▶ Exercice proposé 1
Mets en liste numérotée les lignes du relevé, de celle qui contient « red arrow: moved » jusqu'à celle qui contient « pink hexagon: rotated » incluse, sans les lignes vides. Laisse les images hors de ta réponse.

▶ Bloc de texte
────────────────────

Union française - Sanglants évènements au Maroc - Les entretiens d'Aix-les-Bains - Tentatives d'insurrection dans le département de Constantine - Approbation par le Parlement des conventions franco-tunisiennes - La question des élections au Vietnam
Des événements tragiques ont marqué la vie politique du Maroc et de l’Algérie au cours des mois de juillet et d’août au lendemain même de l’approbation par l’Assemblée Nationale des conventions entre la France et la Tunisie.
Au Vietnam, l’intérêt se concentre sur les futures élections ; le gouvernement du Sud-Vietnam n’a pas encore défini nettement sa position à ce sujet.
Afrique du Nord
Maroc
La visite du nouveau résident général de France au Maroc, M. Granval, à Casablanca avait été très bien accueillie dans les quartiers arabes où il avait été acclamé aux cris de : « Vive Granval – Vive Mohammed ben Youssef ». Ces démonstrations significatives exprimaient l’espoir des nationalistes marocains de voir le nouveau résident inaugurer, en ce qui concerne la question du trône, une politique tranchant sur celle de ses prédécesseurs. Dès son arrivée, M. Granval prenait des mesures de clémence très larges vis-à-vis d’internés, d’interdits de séjour ou de refoulés marocains pour raisons politiques.

────────────────────

▶ Extraits de données
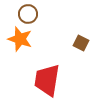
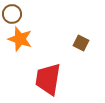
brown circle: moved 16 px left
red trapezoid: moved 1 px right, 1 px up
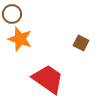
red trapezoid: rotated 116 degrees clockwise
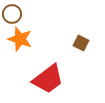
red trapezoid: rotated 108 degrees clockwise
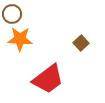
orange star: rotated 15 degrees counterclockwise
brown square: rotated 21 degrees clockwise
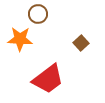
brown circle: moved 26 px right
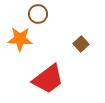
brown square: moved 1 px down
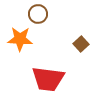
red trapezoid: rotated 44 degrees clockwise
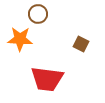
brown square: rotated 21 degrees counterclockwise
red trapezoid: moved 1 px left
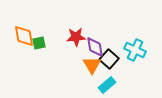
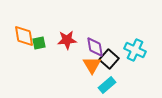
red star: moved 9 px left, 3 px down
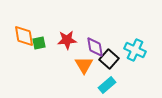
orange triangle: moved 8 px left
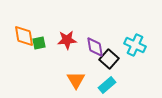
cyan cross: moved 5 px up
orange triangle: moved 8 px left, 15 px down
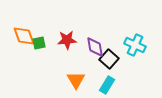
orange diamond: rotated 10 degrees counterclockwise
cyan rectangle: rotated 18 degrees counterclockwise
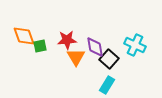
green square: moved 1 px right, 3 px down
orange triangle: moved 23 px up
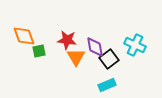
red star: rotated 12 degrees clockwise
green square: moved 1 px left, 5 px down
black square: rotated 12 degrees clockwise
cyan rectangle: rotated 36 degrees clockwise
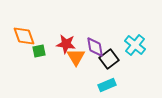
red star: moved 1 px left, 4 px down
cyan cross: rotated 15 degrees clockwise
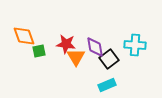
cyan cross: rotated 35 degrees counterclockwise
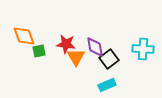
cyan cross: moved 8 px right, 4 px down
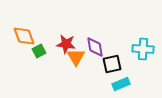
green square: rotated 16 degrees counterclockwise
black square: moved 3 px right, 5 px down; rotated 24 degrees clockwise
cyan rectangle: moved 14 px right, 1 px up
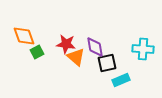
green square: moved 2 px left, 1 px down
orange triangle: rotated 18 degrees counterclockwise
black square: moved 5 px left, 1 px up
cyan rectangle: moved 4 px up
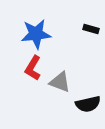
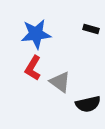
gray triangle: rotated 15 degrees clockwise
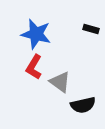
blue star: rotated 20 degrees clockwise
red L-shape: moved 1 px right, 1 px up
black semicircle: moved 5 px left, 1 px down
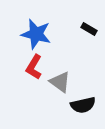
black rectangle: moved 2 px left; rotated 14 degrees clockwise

────────────────────

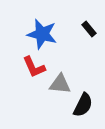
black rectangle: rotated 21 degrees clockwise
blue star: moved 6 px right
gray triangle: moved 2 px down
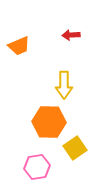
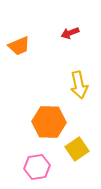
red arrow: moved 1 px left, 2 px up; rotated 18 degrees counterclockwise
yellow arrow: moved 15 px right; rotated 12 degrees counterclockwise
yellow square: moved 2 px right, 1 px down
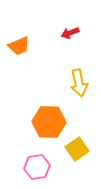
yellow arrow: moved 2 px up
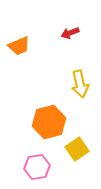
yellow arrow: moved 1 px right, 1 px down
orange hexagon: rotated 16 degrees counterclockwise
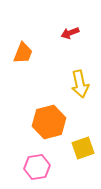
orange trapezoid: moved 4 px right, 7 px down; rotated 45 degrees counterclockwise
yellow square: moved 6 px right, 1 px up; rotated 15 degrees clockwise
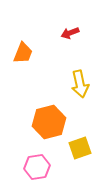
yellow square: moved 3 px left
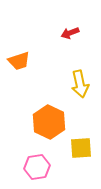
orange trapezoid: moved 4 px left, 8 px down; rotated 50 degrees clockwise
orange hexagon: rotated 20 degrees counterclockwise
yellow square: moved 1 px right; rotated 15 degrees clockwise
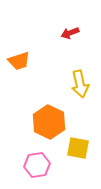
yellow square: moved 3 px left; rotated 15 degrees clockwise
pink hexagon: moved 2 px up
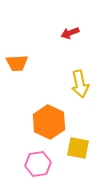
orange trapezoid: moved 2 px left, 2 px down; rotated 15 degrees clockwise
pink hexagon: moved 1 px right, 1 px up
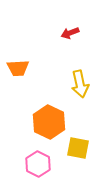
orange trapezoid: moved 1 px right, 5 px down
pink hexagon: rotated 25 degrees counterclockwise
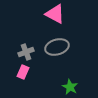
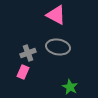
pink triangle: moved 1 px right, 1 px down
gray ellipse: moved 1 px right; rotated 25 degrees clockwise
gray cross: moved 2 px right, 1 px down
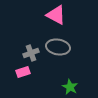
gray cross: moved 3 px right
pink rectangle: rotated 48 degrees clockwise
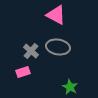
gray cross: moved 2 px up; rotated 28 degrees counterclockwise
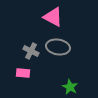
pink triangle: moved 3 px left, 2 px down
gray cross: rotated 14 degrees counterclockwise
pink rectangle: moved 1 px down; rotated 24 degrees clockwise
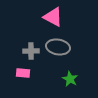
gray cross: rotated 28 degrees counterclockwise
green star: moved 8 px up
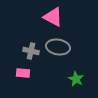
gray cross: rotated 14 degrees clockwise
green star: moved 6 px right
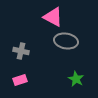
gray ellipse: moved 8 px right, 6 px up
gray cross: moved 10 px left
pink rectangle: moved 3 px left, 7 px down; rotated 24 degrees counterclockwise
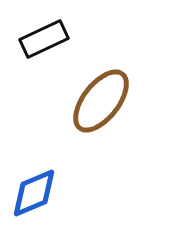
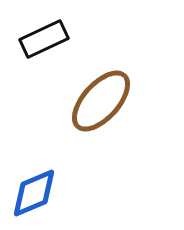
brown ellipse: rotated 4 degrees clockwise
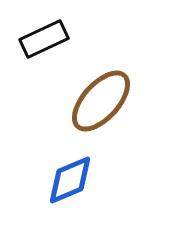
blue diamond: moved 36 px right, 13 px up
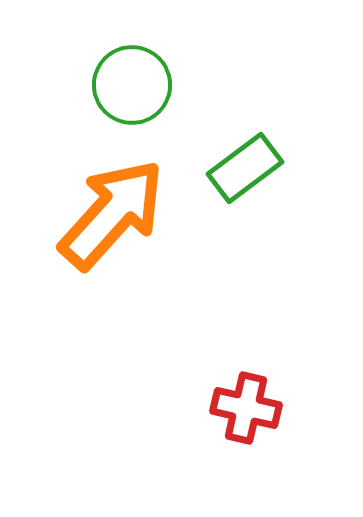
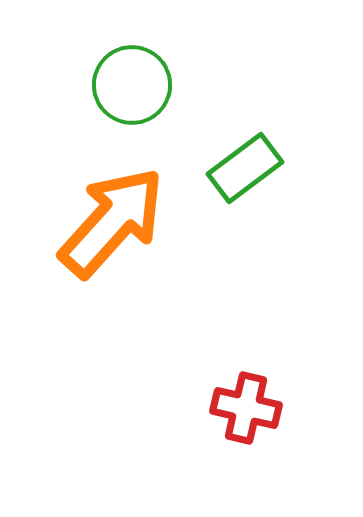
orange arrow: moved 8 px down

────────────────────

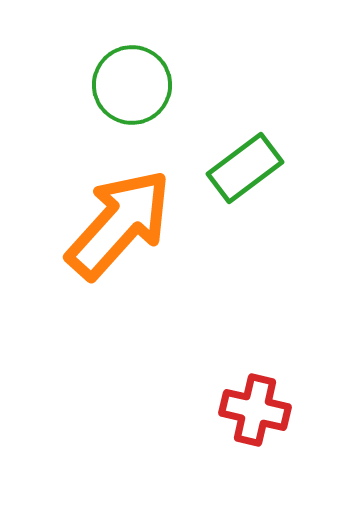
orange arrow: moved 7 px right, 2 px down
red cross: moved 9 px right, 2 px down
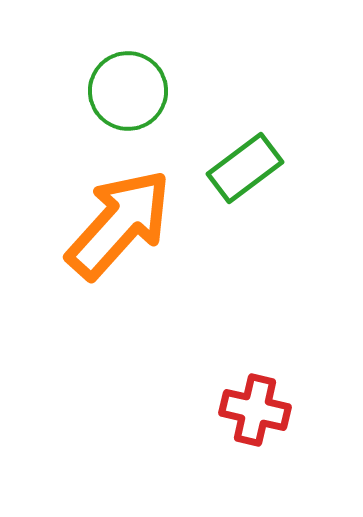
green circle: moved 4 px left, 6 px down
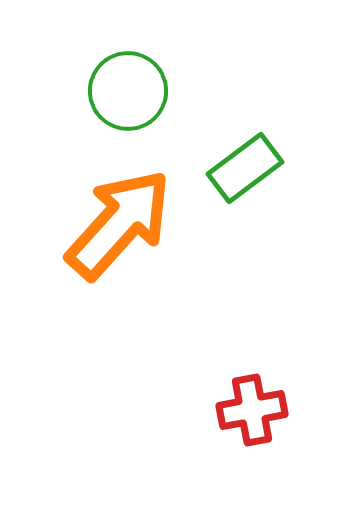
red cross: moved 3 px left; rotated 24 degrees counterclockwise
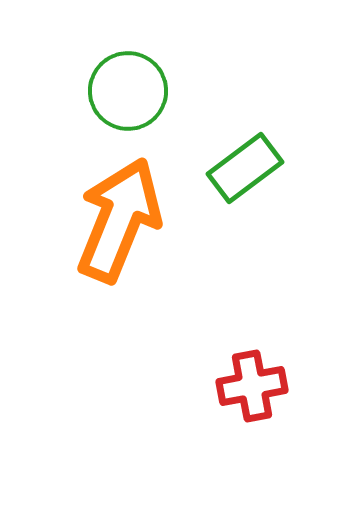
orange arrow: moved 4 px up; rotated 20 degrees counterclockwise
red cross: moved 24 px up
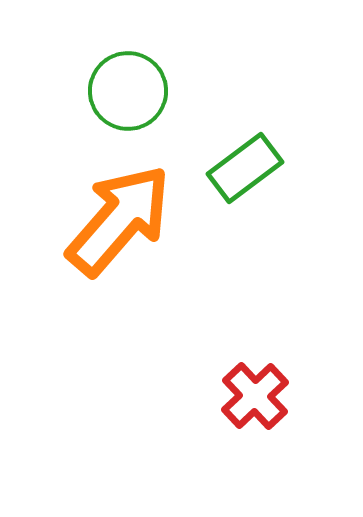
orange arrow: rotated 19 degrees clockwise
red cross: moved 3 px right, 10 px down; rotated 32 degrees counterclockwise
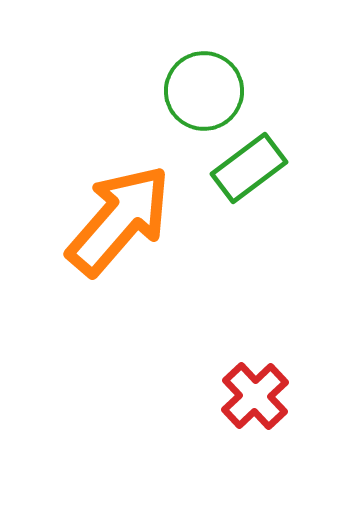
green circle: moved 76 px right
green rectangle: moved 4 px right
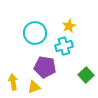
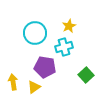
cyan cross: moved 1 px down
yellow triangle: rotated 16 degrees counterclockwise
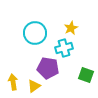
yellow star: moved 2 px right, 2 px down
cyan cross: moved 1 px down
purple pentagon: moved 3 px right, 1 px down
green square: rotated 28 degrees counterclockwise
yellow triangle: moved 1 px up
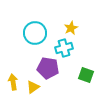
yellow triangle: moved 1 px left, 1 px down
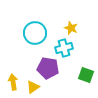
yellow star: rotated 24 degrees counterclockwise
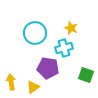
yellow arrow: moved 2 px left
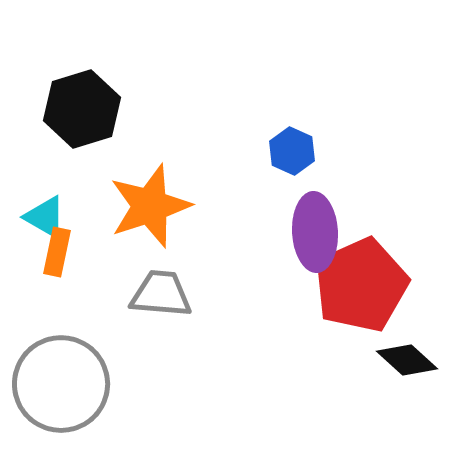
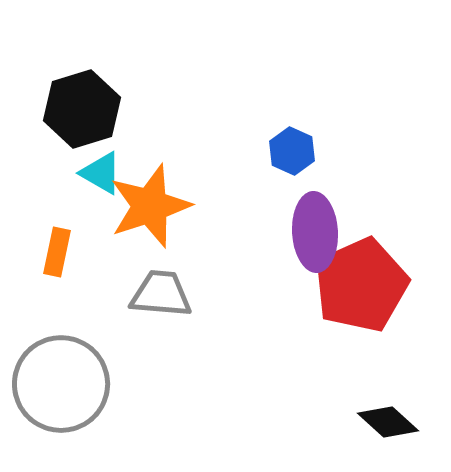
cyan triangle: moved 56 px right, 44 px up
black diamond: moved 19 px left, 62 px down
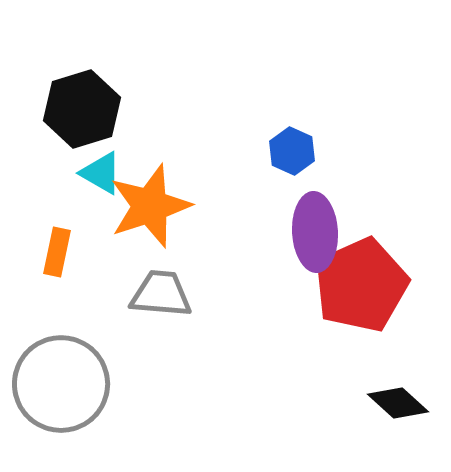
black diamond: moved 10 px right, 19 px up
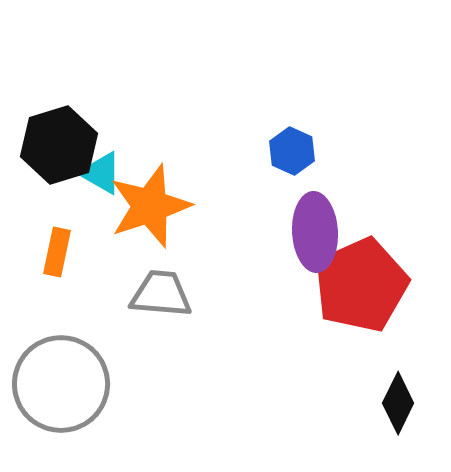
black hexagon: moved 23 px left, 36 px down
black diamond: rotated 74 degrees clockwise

────────────────────

▶ Exercice proposé 2
Transcris sans rien changer le passage du texte sur l'Union française qui commence aux mots « Au Vietnam, l’intérêt » et s'arrête après « pour raisons politiques. ».

▶ Réponse 1
1. red arrow: moved 1 px left, 2 px up; rotated 18 degrees counterclockwise
2. yellow arrow: moved 15 px right; rotated 12 degrees counterclockwise
3. yellow square: moved 2 px right, 1 px down
4. yellow arrow: moved 2 px up
5. yellow arrow: moved 1 px right, 1 px down
6. orange hexagon: rotated 16 degrees counterclockwise
7. orange trapezoid: moved 4 px right, 7 px down; rotated 45 degrees counterclockwise
8. yellow square: moved 6 px right, 1 px up; rotated 15 degrees clockwise
9. yellow square: moved 3 px left
10. orange trapezoid: moved 4 px left, 8 px down; rotated 50 degrees clockwise
11. orange hexagon: rotated 20 degrees counterclockwise
12. yellow square: moved 1 px right; rotated 15 degrees clockwise
13. yellow square: moved 3 px left; rotated 15 degrees clockwise
14. pink hexagon: moved 2 px up
15. orange trapezoid: moved 2 px left, 2 px down; rotated 15 degrees clockwise
16. pink hexagon: moved 1 px right, 1 px up
17. orange trapezoid: moved 1 px right, 5 px down
18. pink hexagon: rotated 25 degrees counterclockwise

▶ Réponse 2
Au Vietnam, l’intérêt se concentre sur les futures élections ; le gouvernement du Sud-Vietnam n’a pas encore défini nettement sa position à ce sujet.
Afrique du Nord
Maroc
La visite du nouveau résident général de France au Maroc, M. Granval, à Casablanca avait été très bien accueillie dans les quartiers arabes où il avait été acclamé aux cris de : « Vive Granval – Vive Mohammed ben Youssef ». Ces démonstrations significatives exprimaient l’espoir des nationalistes marocains de voir le nouveau résident inaugurer, en ce qui concerne la question du trône, une politique tranchant sur celle de ses prédécesseurs. Dès son arrivée, M. Granval prenait des mesures de clémence très larges vis-à-vis d’internés, d’interdits de séjour ou de refoulés marocains pour raisons politiques.